• Task brief:
In the excerpt on locking user-mode memory, rewrite the passage beginning at the words "after that i" and ending after "get swapped out.", with "swapped out" changed to "paged out".

Then filling the input parameter structure like follows

WRITE_DEVICE_DATA_INPARAMS m_WRITE_DEVICE_DATA_INPARAMS;
::memset(&m_WRITE_DEVICE_DATA_INPARAMS,0,sizeof(WRITE_DEVICE_DATA_INPARAMS));
m_WRITE_DEVICE_DATA_INPARAMS.ucBarIndex = 1;
m_WRITE_DEVICE_DATA_INPARAMS.ulPhysicalAddress = 0x34; // Dword-aligned
register offset. m_WRITE_DEVICE_DATA_INPARAMS.ulItemSize = 1024;
m_WRITE_DEVICE_DATA_INPARAMS.data.vulDataBuf[0] = pulTemp ;

after that i am passing that structure to the driver through DeviceIoCtl

but before using the address of memory region allocated by malloc in user
mode i want to lock that memory so that it won’t get swapped out.

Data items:
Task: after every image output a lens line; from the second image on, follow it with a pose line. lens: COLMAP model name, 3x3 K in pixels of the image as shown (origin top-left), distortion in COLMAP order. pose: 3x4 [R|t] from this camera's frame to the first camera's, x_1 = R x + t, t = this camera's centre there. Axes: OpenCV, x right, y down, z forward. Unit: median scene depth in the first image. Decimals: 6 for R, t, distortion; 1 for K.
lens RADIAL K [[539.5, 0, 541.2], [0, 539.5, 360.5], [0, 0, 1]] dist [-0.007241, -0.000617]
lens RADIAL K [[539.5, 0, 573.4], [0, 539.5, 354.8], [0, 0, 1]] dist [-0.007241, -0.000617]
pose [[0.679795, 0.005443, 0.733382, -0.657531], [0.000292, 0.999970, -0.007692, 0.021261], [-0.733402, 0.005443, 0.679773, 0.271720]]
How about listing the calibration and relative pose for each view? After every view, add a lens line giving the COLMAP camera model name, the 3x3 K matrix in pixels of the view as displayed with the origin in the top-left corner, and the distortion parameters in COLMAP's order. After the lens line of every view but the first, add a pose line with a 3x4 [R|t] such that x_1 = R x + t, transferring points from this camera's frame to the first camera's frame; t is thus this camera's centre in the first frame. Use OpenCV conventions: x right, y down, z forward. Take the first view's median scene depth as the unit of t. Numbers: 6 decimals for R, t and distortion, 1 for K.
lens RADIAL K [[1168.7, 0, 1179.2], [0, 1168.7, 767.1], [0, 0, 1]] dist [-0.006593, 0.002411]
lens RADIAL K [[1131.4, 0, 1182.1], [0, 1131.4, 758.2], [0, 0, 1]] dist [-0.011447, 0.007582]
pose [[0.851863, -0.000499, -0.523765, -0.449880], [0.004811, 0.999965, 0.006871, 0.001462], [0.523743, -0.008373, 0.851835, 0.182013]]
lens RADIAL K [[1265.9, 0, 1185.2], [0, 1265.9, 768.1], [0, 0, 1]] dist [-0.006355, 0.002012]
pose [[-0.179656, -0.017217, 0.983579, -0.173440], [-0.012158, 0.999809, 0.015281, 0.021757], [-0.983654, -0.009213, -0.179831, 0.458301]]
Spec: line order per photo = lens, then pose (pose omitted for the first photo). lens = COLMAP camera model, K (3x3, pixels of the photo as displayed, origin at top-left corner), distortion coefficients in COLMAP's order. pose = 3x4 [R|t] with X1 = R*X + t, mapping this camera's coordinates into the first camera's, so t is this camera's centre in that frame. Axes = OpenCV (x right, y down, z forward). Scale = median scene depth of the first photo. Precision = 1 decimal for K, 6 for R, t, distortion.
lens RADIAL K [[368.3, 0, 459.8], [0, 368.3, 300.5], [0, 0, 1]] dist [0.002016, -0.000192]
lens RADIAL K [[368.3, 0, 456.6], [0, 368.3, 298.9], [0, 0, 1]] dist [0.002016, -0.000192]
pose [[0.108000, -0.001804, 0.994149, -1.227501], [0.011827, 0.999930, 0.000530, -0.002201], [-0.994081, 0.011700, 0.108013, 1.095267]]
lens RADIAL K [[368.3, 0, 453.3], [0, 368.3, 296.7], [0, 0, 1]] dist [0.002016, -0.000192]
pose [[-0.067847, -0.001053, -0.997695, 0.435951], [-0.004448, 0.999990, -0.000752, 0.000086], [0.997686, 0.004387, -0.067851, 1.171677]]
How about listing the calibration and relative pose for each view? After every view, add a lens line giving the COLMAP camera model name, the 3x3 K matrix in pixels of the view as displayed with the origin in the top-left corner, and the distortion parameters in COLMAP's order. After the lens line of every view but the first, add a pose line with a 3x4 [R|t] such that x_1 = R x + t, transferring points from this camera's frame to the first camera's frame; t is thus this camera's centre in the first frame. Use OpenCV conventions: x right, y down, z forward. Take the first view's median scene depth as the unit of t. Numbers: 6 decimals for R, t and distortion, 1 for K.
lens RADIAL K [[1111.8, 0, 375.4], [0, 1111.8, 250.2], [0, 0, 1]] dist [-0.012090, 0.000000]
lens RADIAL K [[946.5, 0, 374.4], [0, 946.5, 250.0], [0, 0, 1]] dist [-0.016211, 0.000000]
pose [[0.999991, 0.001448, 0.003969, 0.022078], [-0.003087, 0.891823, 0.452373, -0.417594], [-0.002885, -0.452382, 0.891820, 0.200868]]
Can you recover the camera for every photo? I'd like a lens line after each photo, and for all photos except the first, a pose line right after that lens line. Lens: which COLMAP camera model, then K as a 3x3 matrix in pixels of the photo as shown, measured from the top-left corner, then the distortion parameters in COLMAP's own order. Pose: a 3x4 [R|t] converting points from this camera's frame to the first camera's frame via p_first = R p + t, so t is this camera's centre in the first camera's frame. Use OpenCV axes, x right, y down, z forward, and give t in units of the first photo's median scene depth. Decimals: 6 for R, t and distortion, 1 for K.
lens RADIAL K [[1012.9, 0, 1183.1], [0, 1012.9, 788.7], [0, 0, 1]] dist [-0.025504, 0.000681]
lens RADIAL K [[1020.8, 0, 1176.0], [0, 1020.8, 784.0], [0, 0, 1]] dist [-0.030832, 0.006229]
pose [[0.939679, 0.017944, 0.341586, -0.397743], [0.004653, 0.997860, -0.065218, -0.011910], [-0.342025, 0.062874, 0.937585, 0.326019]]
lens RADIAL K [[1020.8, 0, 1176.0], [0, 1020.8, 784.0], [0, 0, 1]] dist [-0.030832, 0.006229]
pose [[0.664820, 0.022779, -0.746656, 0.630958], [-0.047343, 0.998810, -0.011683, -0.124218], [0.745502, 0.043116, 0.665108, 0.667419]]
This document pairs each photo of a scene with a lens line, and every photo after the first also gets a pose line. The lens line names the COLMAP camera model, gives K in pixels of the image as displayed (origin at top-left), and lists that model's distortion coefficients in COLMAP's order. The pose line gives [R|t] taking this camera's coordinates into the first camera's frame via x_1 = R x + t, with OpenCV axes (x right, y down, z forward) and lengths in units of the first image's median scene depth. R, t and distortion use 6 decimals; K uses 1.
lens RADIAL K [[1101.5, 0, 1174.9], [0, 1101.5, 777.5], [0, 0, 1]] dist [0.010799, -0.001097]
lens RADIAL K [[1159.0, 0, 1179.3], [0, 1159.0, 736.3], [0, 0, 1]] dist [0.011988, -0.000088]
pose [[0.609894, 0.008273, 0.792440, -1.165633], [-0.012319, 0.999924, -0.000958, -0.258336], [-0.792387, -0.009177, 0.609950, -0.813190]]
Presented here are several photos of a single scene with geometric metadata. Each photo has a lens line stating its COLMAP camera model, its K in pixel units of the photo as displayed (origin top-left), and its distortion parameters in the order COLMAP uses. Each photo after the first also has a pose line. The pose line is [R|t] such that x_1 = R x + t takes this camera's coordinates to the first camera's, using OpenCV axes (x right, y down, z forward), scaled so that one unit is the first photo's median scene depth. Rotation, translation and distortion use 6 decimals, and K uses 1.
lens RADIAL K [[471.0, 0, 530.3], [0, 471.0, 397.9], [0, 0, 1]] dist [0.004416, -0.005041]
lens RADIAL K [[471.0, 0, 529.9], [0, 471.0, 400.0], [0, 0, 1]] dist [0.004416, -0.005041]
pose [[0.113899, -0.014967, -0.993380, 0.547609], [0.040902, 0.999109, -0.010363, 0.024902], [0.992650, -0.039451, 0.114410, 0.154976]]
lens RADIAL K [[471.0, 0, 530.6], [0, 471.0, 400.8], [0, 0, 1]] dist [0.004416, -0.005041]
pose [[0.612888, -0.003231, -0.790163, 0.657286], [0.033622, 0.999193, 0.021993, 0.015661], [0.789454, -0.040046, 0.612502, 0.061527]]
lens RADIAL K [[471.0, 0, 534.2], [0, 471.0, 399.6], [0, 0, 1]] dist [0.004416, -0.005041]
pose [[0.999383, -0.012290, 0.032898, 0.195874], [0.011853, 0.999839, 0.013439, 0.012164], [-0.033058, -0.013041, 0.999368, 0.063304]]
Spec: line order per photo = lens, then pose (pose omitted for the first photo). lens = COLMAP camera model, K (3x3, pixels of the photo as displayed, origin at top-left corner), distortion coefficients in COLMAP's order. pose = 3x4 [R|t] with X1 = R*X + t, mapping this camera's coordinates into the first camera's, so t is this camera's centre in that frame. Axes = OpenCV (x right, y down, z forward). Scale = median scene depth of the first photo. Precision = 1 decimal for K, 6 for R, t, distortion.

• Response area:
after that i am passing that structure to the driver through DeviceIoCtl

but before using the address of memory region allocated by malloc in user
mode i want to lock that memory so that it won’t get paged out.